Building blocks of structural intervention: An approach for procedural training


Structural heart disease (SHD) intervention is the fastest-growing area in cardiology and cardiac surgery. The number of transcatheter procedures has increased from approximately 5000 procedures in 2012 to over 60,000 cases in 2018 in the United States alone ( Fig. 1.1 ). These numbers are set to increase even further as the market expands into lower-risk patients and procedures become more refined. If TAVR is routinely performed in low risk patients, annual case volume may exceed 150,000 patients per year. ,

Fig. 1.1
Transcatheter aortic valve replacement volume has expanded exponentially in the United States (TVT registry data), and similar trends are seen worldwide.

Training in SHD is evolving, with novel procedures and devices introduced every year.

This handbook of SHD training is a “how-to” practical handbook structure covering clinical pearls of wisdom, pitfalls, and tips and tricks from the experts. We will use the “building-blocks” approach, which breaks down each procedure into component blocks, enabling practitioners to more easily train in new procedures and gain competency.

Structured procedural training

The American College of Cardiology (ACC) framework for established cardiovascular training uses outcomes-based evaluations. Milestones are used to describe progression from early learner status through advanced learning until unsupervised practice is achieved. Minimal recommended procedural volumes in percutaneous coronary intervention (PCI) for both training and maintenance of competency were developed by the ACC due to the relationship between high procedural volumes and low complication rates. Although less evidence exists for a procedure volume–outcome relationship in structural intervention, selected procedures do show a similar relationship. ,

For SHD, the number of mitral interventions, left atrial appendage procedures, and paravalvular leak closures, even in high-volume sites, are small compared with coronary intervention. However, if each procedure is considered a series of steps, many of which are common between structural cases, development of a competency-based framework and maintenance of procedural numbers during training and ongoing practice becomes achievable.

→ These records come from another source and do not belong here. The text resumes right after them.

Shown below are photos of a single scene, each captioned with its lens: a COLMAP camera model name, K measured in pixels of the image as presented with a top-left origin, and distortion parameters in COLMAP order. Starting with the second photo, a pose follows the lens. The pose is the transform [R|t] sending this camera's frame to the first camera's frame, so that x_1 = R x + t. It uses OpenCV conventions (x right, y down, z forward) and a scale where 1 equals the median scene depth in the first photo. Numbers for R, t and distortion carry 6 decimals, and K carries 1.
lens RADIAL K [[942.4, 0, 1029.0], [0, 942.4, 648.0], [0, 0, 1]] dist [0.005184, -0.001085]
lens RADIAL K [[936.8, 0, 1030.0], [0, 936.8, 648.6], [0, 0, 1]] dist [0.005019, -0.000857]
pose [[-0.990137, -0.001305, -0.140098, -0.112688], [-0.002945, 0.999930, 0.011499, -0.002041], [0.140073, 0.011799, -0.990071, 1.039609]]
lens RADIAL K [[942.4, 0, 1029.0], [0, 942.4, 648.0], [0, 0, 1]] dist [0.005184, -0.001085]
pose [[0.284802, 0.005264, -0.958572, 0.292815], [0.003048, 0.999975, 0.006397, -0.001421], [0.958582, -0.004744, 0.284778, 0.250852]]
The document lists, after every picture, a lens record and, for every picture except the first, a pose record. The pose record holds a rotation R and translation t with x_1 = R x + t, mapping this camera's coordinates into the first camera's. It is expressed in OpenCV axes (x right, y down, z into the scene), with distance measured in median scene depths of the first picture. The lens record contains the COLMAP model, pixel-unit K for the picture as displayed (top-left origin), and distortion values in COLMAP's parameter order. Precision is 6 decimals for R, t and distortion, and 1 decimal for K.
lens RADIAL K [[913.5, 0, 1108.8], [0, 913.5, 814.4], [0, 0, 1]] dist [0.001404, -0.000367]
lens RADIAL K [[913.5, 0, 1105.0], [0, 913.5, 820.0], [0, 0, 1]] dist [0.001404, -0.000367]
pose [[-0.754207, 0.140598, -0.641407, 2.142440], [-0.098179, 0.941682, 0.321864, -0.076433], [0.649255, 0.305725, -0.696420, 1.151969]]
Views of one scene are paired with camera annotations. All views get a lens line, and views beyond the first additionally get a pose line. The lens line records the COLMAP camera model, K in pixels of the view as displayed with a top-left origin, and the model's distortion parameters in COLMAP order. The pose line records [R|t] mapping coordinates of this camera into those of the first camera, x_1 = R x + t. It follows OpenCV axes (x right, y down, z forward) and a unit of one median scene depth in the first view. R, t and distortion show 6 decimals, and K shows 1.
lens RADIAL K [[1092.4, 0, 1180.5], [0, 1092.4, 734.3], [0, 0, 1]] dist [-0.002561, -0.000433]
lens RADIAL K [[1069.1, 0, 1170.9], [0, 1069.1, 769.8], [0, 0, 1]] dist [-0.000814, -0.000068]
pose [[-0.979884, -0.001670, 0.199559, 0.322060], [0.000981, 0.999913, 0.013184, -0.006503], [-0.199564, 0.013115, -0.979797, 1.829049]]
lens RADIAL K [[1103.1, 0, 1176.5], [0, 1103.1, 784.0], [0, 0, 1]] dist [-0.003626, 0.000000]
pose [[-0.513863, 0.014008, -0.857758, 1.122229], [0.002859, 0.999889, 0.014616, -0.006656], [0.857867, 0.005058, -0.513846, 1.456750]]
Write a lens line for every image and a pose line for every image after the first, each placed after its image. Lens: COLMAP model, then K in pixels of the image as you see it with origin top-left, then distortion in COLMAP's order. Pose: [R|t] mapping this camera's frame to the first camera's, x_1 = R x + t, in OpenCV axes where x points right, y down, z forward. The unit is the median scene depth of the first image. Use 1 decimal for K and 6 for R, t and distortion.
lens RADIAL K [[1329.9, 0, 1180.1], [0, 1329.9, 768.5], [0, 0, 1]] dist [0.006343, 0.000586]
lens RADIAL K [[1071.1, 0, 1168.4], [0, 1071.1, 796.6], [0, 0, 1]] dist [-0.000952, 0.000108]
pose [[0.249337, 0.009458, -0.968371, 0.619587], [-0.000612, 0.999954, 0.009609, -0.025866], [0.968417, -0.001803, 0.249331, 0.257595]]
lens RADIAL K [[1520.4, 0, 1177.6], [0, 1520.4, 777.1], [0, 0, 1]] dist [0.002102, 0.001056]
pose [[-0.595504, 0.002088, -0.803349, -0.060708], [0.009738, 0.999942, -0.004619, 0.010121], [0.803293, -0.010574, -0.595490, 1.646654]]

Modular training using the building-blocks approach

In the modular approach, a structural intervention is considered the sum of a series of building blocks. By combining different building blocks, a complete structural procedure is assembled ( Figs. 1.2–1.4 ). Procedural competency can therefore be taught and assessed by component blocks, which remain constant, rather than by procedures, which change over time. These building blocks also provide the foundation for new procedures.

Fig. 1.2, The 10 core building blocks of structural intervention are demonstrated graphically. These are encapsulated by the cognitive skills developed during structural interventional training. Decision-making is best taken using a heart team approach. Device-specific training is coupled with the core 10 blocks to complete each procedure.

Fig. 1.3, The similarity between structural procedures is easily seen when they are broken down into component building blocks. Training in transcatheter aortic valve replacement (TAVR) may begin with performing aortic valvuloplasty. Examination of the component blocks demonstrates that the procedures are nearly identical, with the addition of device-specific training.

Fig. 1.4, For more complex interventions on the mitral valve, training and maintenance of competency may be achieved by considering the component blocks. Learning procedural fluency is aided by this approach, and novel left-sided procedures may be more easily learned when a familiar schematic is followed with the addition of device-specific training.

We describe 10 key SHD building blocks. When combined with the cognitive skills of structural intervention and device-specific training, use of these blocks aids training and assessment of competency in SHD intervention.